When I first saw the mag’s cover headline, I thought, “Here we go – another spotlight on women who happily chose childfree life with no thought to the rest of us who didn’t.” I’m happy to report that’s not the case. For NotMoms who says they are without kids by chance and by choice is this gem from the director of the Carolina Population Center:
“Postponed childbearing is ‘the real story of fertility in the past 20 years. Women put off motherhood because of work, education or the lack of a desired partner and meanwhile, they develop lifestyles they enjoy.”
As owner and executive editor of this site, I was impressed to find so many of the issues discussed here, by me and by readers, popped up in the Time article, too. A NotMom who stopped going to church because she found it “oppressively family-centric.” A Latina who explains that in her family, motherhood is never “seen as an option,” only a given. African American NotMoms who prefer no children to motherhood with a less-educated or incompatible male. Childless men who rarely get noticed at all.
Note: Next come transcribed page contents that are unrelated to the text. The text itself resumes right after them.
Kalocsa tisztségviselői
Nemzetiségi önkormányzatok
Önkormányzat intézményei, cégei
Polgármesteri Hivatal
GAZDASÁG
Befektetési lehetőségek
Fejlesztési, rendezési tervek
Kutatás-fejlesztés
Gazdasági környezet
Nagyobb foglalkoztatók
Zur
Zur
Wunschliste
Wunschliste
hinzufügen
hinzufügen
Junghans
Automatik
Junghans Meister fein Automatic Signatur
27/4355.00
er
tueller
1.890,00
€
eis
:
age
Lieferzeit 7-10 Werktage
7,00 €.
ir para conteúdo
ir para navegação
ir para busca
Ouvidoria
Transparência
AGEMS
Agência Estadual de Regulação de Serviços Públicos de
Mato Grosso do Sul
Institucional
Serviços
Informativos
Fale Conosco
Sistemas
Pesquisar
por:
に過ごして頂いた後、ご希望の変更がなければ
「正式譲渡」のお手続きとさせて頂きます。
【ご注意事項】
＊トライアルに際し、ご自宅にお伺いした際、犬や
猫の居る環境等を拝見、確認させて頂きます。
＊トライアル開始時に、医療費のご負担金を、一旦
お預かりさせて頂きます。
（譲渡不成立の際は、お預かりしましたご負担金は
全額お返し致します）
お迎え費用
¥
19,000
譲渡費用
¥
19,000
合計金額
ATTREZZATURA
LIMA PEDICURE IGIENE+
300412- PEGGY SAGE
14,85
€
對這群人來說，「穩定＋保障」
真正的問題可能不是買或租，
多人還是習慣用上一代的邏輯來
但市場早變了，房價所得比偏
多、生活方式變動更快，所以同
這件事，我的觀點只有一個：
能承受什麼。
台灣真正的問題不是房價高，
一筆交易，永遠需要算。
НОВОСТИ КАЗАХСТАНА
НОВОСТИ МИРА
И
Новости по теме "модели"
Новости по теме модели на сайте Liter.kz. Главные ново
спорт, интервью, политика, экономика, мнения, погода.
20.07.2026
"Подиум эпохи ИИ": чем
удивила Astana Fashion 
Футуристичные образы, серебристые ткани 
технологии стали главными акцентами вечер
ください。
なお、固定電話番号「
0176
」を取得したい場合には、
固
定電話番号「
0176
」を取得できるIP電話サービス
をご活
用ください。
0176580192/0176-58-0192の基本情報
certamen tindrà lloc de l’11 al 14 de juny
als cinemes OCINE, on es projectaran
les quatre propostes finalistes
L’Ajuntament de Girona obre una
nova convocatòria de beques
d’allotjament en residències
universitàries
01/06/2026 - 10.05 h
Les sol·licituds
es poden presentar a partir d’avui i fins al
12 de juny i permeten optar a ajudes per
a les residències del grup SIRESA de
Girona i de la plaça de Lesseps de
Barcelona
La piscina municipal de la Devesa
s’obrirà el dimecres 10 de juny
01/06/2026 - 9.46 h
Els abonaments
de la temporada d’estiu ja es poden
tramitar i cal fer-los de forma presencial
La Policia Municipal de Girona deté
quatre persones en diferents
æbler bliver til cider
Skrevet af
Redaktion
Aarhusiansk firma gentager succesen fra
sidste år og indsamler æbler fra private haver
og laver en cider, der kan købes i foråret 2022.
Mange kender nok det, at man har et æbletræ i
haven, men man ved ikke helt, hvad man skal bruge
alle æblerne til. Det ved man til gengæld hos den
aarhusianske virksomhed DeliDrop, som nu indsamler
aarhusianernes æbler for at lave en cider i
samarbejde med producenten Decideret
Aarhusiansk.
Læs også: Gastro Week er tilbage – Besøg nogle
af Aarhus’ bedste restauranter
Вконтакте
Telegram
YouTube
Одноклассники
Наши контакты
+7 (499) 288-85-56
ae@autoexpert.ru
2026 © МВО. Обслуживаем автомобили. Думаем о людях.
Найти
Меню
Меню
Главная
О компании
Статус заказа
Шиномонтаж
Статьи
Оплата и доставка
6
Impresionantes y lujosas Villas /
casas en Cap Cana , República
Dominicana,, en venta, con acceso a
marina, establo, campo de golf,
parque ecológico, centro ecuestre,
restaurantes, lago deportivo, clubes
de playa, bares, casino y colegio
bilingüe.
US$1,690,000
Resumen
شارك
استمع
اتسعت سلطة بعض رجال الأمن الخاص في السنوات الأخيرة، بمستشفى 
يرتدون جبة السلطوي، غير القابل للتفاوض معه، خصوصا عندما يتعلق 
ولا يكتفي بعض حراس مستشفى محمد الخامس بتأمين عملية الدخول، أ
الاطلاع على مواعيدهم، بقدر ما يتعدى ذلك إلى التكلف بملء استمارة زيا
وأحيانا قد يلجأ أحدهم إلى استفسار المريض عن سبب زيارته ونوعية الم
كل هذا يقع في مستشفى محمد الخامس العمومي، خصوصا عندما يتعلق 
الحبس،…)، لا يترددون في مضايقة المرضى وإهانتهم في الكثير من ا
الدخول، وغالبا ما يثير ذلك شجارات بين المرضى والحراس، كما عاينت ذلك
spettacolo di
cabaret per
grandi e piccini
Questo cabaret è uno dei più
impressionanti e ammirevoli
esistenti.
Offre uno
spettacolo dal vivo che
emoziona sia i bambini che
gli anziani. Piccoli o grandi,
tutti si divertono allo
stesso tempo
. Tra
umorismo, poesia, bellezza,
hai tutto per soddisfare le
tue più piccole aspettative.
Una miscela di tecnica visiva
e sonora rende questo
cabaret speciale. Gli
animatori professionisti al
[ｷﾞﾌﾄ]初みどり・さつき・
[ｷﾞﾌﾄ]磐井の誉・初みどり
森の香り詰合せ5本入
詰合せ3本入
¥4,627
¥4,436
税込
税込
Though dated August 12, 2013, publicity and availability of the issue featuring The Childfree Life kicked off on the first of the month. August first is gaining popularity as International Childfree Day, formerly known as Non-Parents Day. Coincidence? Probably not.
Ms. Sandler ends her piece on the upbeat, pointing to more than 20,000 members of child-free Meetup.com groups in more than 90 metropolitan areas who meet for zip-lining, canoeing and monthly dinners. A Nashville NotMom concludes, “We can do anything we want, so why wouldn’t we?”